Mack the Knife.  Opera. Yes, but which opera?  The popular song is a bowdlerized version of the song from Kurt Weill and Bertold Brecht's Three Penny Opera.  But the song tells the story of Macheath, who first appeared in John Gay's Beggar's Opera, written two hundred years earlier (and inspired by an idea of Jonathan Swift's!).

Alexander Waverly.  Television. The regional head of the United Network Command for Law and Enforcement was created for The Man From UNCLE, although some see a strong resemblance to the Professor, a spymaster who appears in North by Northwest.  Of course, both characters were played by the wonderful Leo G. Carroll.

Waverly and Carroll almost missed their big chance.  In the pilot for the series  the boss was Mr.
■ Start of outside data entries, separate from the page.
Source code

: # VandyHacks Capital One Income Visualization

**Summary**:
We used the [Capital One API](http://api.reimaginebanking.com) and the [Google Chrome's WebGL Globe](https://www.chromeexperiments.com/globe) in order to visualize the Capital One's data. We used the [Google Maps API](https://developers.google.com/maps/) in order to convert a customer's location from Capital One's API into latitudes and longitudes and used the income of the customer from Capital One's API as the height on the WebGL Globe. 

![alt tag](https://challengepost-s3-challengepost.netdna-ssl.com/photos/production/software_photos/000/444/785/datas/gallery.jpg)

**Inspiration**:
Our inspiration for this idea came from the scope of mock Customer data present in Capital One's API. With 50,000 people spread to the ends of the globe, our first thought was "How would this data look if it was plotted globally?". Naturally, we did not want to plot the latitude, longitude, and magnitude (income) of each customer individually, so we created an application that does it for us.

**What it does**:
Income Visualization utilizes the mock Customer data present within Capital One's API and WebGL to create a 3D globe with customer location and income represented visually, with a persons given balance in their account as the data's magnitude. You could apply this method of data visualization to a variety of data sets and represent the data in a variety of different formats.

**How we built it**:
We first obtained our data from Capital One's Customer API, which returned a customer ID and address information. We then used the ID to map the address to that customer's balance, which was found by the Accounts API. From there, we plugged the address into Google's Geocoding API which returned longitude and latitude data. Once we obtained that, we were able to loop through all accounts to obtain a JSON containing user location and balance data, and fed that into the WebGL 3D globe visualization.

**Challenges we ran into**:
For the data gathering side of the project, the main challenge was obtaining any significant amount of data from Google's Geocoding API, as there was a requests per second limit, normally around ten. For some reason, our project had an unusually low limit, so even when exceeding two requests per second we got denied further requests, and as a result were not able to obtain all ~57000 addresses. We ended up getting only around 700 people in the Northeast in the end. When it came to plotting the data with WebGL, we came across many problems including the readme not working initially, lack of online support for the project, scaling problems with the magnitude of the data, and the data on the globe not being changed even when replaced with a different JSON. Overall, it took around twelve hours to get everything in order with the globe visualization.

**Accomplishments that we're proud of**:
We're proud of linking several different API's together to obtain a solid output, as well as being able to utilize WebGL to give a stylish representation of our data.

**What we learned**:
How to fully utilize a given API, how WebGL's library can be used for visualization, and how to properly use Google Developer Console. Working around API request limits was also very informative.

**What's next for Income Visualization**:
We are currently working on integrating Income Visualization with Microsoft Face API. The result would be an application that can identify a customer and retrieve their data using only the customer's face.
Allison, played by Will Kuluva.  However, the network executives told the producers to get rid of the guy whose name began with K, so Kuluva was replaced by Carroll.  Turns out the network had really wanted to dump Russian spy Ilya Kuryakin, played by David McCallum. Fortunately for the show (and thousands of adoring young women) Ilya dodged death, not for the last time.

Carroll, in his seventies. had health problems  during production.  When you see papers scattered across Waverly's desk, some of them are Carroll's script, available for easy reference.  At one point he told the producers that his grandchildren complained that Mr. Waverly never did anything but talk, so they created a scene in which he karate-chopped a bad guy.  When he nailed it the whole crew cheered.